It is with great pride that we get to announce that our own Chief Scientist, Claudia Perlich, has once again taken home a coveted prize at this year’s ACM KDD conference.  Her paper, “Leakage in Data Mining: Formulation, Detection and Avoidance,” co-authored with two exceptional statisticians at Tel-Aviv University, has won the best paper award at the 2011 KDD conference.  The competition for this award was extraordinary — over 700 papers from many of the leading machine learning experts and data scientists worldwide.

Claudia is no stranger to winning contests at KDD, which is one of the world’s top data mining conferences, attended by both academia and top industry players (like Google, Yahoo, Microsoft, and now m6d!).  She has actually won their annual data mining competition three times in the past, and now sits on the committee that administers the competition.  Her current “best paper” is related to her experience winning these competitions.  She and her colleagues offer a formal analysis on a common pitfall in data mining & statistical analysis called “Leakage.”  According to the paper, “leakage is essentially the introduction of information about the data mining target, which should not be legitimately available to mine from.”  In other words, information related to the data you are trying to predict has “leaked” into the data you are using to make the prediction.  A trivial example that might illustrate this is as follows:

I am tasked to predict which prospects in a given pool will purchase a product online after being shown an ad for the product.  As the modeler, I pull all recent ad impressions from the data, and I use publisher, time of day and last site visited as my predictors.  I also pull in who has and hasn’t purchased, and who has and hasn’t visited the checkout page.  Now for those who purchased, the last site visited was the checkout page of the product being purchased.  If this was in my set of predictors, it would get a very high weight in my model, though in practice, this would be a useless model.  It is not feasible to target based on someone being on the checkout page, because the checkout page is the event that, by design, always precedes a purchase.
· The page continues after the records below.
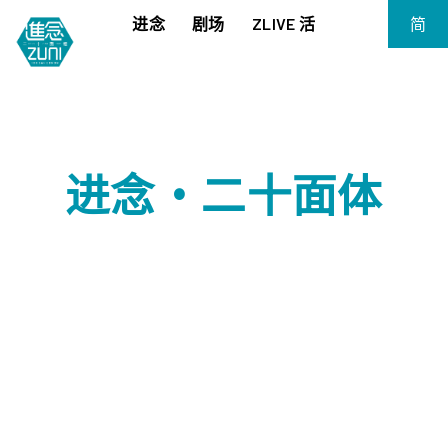
进念
剧场
ZLIVE 活
简
EN
《笔墨大冒险》
关于进念
繁
《五行中西》
支持我们
KJ 黄家正钢琴独奏会《五行》
年报
进念·二十面体
进念实验剧场文献库
《万历十五年》
《麦克白夫人～诗》
《13．67》2.1
《诸神会艺术节》暨《荣念曾青年艺术学堂 2026》
《戏曲金庸．笑傲江湖》广州巡演 2026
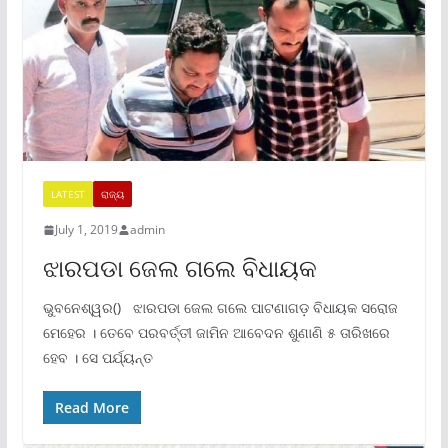
LATEST
ରାଜ୍ୟ
July 1, 2019
admin
ଝାରପଡା ଜେଲ ଗଲେ ବିଧାୟକ
ଭୁବନେଶ୍ୱର() ଝାରପଡା ଜେଲ ଗଲେ ପାଟଣାଗଡ଼ ବିଧାୟକ ସରୋଜ
ମେହେର । ତେବେ ପରବର୍ତ୍ତୀ ଜାମିନ ଆବେଦନ ଶୁଣାଣି ୫ ତାରିଖରେ
ହେବ । ସେ ପର୍ଯ୍ୟନ୍ତ
Read More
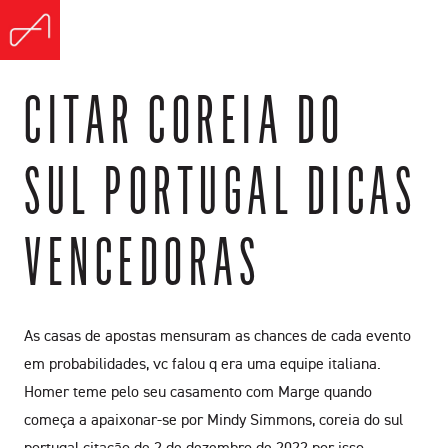
CITAR COREIA DO
SUL PORTUGAL DICAS
VENCEDORAS
As casas de apostas mensuram as chances de cada evento
em probabilidades, vc falou q era uma equipe italiana.
Homer teme pelo seu casamento com Marge quando
começa a apaixonar-se por Mindy Simmons, coreia do sul
portugal citação de 2 de dezembro de 2022 por isso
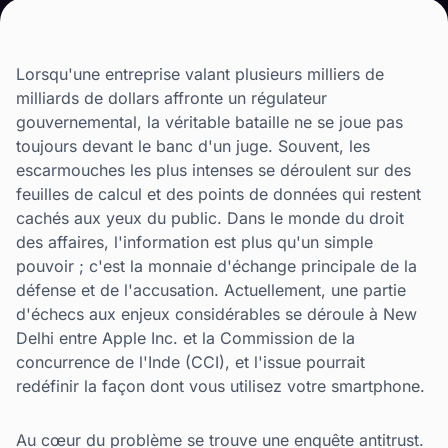
Lorsqu'une entreprise valant plusieurs milliers de
milliards de dollars affronte un régulateur
gouvernemental, la véritable bataille ne se joue pas
toujours devant le banc d'un juge. Souvent, les
escarmouches les plus intenses se déroulent sur des
feuilles de calcul et des points de données qui restent
cachés aux yeux du public. Dans le monde du droit
des affaires, l'information est plus qu'un simple
pouvoir ; c'est la monnaie d'échange principale de la
défense et de l'accusation. Actuellement, une partie
d'échecs aux enjeux considérables se déroule à New
Delhi entre Apple Inc. et la Commission de la
concurrence de l'Inde (CCI), et l'issue pourrait
redéfinir la façon dont vous utilisez votre smartphone.
Au cœur du problème se trouve une enquête antitrust.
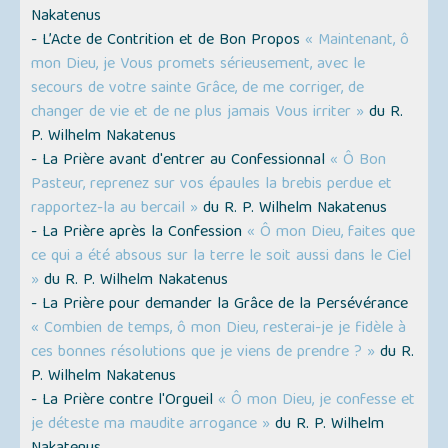
Nakatenus
- L’Acte de Contrition et de Bon Propos
« Maintenant, ô
mon Dieu, je Vous promets sérieusement, avec le
secours de votre sainte Grâce, de me corriger, de
changer de vie et de ne plus jamais Vous irriter »
du R.
P. Wilhelm Nakatenus
- La Prière avant d'entrer au Confessionnal
« Ô Bon
Pasteur, reprenez sur vos épaules la brebis perdue et
rapportez-la au bercail »
du R. P. Wilhelm Nakatenus
- La Prière après la Confession
« Ô mon Dieu, faites que
ce qui a été absous sur la terre le soit aussi dans le Ciel
»
du R. P. Wilhelm Nakatenus
- La Prière pour demander la Grâce de la Persévérance
« Combien de temps, ô mon Dieu, resterai-je je fidèle à
ces bonnes résolutions que je viens de prendre ? »
du R.
P. Wilhelm Nakatenus
- La Prière contre l'Orgueil
« Ô mon Dieu, je confesse et
je déteste ma maudite arrogance »
du R. P. Wilhelm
The above is a somewhat trivial example, but leakage is not a trivial problem.  As the paper points out, this problem has occurred in many data mining competitions, designed by highly qualified statisticians.  Kudos to Claudia and team for discovering the issue in these competitions and calling attention to the persistence of the problem.  It is refreshing to read a paper that offers practical guidance around such a subtle, but model-effacing, misapplication of proper modeling methodology.

Reflecting on how this relates to our work at m6d, I am thrilled to have such creative and intuitive colleagues.  We face new modeling challenges all the time, especially in such a fast moving and vast ecosystem.  Every algorithm starts with a team of people trying to solve a problem, and oftentimes these problems are so new that no textbook provides a how-to guide to designing an optimal solution.  In these situations, the algorithms are only as good as the statistical craftsmanship of the people who designed and planned them.  In our case, Claudia is one of the finest craftswoman in the field of data modeling and analysis, and so we are very fortunate to have her on our team.  And to our customers … never should you fear that leakage will ever corrupt your next campaign’s performance!